To question harm reduction is sacrilege in liberal cities; if you offer even the slightest criticism, the Radical Left labels you a monster who wants to see addicts die. It’s why progressive activists and politicians respond, perched upon the highest of high horses, by claiming they just want to save lives while you want to stigmatize addicts.
The National Harm Reduction Coalition claims "stigma creates the social conditions that make people who use drugs believe they are not deserving of being treated with dignity and respect, perpetuating feelings of fear and isolation." You are, advocates insist, to cast no judgment on an addict because it gets in the way of treatment by making the addict feel "unwelcome or judged by program staff that offers services." We’re supposed to believe it’s not the consequence-free drug use and open embrace of addiction that’s stopping them from treatment. It’s the stigma.
This contrived argument is meant to shut down the opposition. Progressive activists pursuing harm reduction strategies rely on little opposition.
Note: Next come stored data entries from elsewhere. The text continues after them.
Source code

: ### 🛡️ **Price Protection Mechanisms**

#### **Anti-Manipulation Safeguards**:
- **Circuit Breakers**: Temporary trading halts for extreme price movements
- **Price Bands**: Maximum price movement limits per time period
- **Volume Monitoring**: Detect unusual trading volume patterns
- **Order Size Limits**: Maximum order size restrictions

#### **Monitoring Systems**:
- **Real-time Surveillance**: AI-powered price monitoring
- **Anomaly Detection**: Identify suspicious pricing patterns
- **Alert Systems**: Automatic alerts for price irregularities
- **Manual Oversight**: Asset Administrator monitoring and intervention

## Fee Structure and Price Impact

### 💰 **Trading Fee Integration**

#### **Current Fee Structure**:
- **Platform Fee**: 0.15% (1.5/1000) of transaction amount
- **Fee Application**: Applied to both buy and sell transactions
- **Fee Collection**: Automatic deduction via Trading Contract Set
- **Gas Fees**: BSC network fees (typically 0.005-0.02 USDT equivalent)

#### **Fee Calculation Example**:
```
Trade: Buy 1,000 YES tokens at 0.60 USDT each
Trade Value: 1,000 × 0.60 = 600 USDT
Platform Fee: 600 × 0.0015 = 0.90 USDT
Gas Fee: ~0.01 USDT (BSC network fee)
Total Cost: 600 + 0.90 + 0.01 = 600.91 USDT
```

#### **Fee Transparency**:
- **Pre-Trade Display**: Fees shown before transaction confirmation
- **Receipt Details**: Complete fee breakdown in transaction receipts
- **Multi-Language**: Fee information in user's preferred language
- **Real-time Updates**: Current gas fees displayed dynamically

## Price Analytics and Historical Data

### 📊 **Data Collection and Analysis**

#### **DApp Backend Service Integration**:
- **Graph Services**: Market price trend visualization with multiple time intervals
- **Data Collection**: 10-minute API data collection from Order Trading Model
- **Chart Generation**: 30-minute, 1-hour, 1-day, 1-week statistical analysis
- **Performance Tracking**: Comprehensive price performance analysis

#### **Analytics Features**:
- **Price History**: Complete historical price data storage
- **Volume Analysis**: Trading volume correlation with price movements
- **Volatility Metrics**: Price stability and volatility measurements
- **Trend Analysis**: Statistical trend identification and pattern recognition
They use arguments guilting the public into submission, insisting progressive neighbors that they should consider their privilege and embrace discomfort to help those in need.
The guilt works in cities with the most left-wing voters, all eager to be in the vanguard of a revolution in tackling societal ills. This tactic allows Radical Left public health officials and politicians to keep veering policy farther to the left.
While voters in Portland and Seattle voice their displeasure with radical drug policy, they shouldn’t expect any changes in the near future. Radical Left activists won’t give up.
While far-left Portland mayor Ted Wheeler called for Measure 110 to be repealed, the Oregon Health Justice Recovery Alliance is warning that the county would lose $58 million in drug treatment funds. Of course, the argument is disingenuous since addicts are hardly being treated and funds are being spent on harm reduction tools, including needles and pipes. Even Wheeler noted in March that "here we are two years later, and we’ve seen the decriminalization of hard drugs, but we’re not seeing the treatment." After delays, the first Measure 110 funded detox facility will open this month, nearly three years after passage.
In Washington, Democrat state lawmakers relented and reclassified drug possession a gross misdemeanor after two years of legalization. But Seattle hasn’t updated its municipal code to codify the change. Under the current policy, drug charges go to the King County Prosecuting Attorney’s Office, which won’t pursue drug possession cases.
Radicals on the city council rejected a measure that would given those cases to the Seattle City Attorney, a Republican who says she’ll charge when appropriate. But the far-left majority on the council wanted less punitive measures taken, while Mayor Bruce Harrell’s office hasn’t even written a replacement, compromise drug policy that was supposed to get a vote last month.
As someone who lives in the Pacific Northwest, I’ve seen this story unfold before: voters claim they’re upset with progressive city governance, but do little to pressure politicians into actually changing course. Often, they vote into office the same kind of Radical Left politician.
Will drug legalization be the issue that finally pushes voters in the Rose City or Emerald City to act? Only time will tell.